Excerpt:
=-=-=-=-=

= Roadside Heritage =

Roadside Heritage is a program designed to document and publicize the history, culture, and scientific background of the Eastern Sierra Nevada and the Owens Valley in the United States. It uses schoolchildren to interview scientists, Native Americans, and others and to record the interviews. These result in "audio stories" which can be downloaded from the website for use by travelers and others interested in the area.

Roadside Heritage is based in Bishop, California. It is a program of ESICE, the Eastern Sierra Institute for Collaborative education, a nonprofit organization incorporated in 1997. It is designed to connect rural youth with media professionals to create interpretive programs for scenic byway travelers, enriching the visitor's experience with a greater appreciation of the landscape and history along U.S. Route 395 in California.

Through after-school programs, middle school students interview a range of experts from knowledgeable citizens to scientific researchers, gathering material with the support of distant universities. Selections of the interviews are used to create traveling companion programs that explain the features of the landscape in the context of its human and natural history.

==History==
Roadside Heritage was launched by ESICE in 2004 with support from the Local Transportation Commissions of Inyo and Mono counties. The program and partnership broadened in 2005 with the inclusion of the University of California, Berkeley’s Lawrence Hall of Science and the University of Nevada, Reno’s Academy for the Environment. This collaboration resulted in a $2.6 million grant from the National Science Foundation for a three-year initiative to investigate the legacy of scientific exploration and discovery in the region, and to explore adaptation to the environmental extremes.

==Mission==
To help both regional travelers and rural communities discover the cultural and scientific heritage of the Eastern Sierra, Roadside Heritage provides local youth the means and opportunity to act as reporters and interpreters, recording audio interviews with area experts, scholars and scientists; providing travelers with unique access to enriching information about the natural and cultural history of the region they are traveling through and the contributions the region continues to make to our national legacy in science, technology, engineering and math (STEM).

=-=-=-=-=

Collected material:

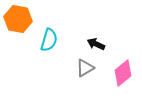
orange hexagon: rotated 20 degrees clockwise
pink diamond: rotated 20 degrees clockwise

=-=-=-=-=

Stated task: According to the Roadside Heritage article, how large was the grant that the National Science Foundation awarded for the three-year initiative?

The output: $2.6 million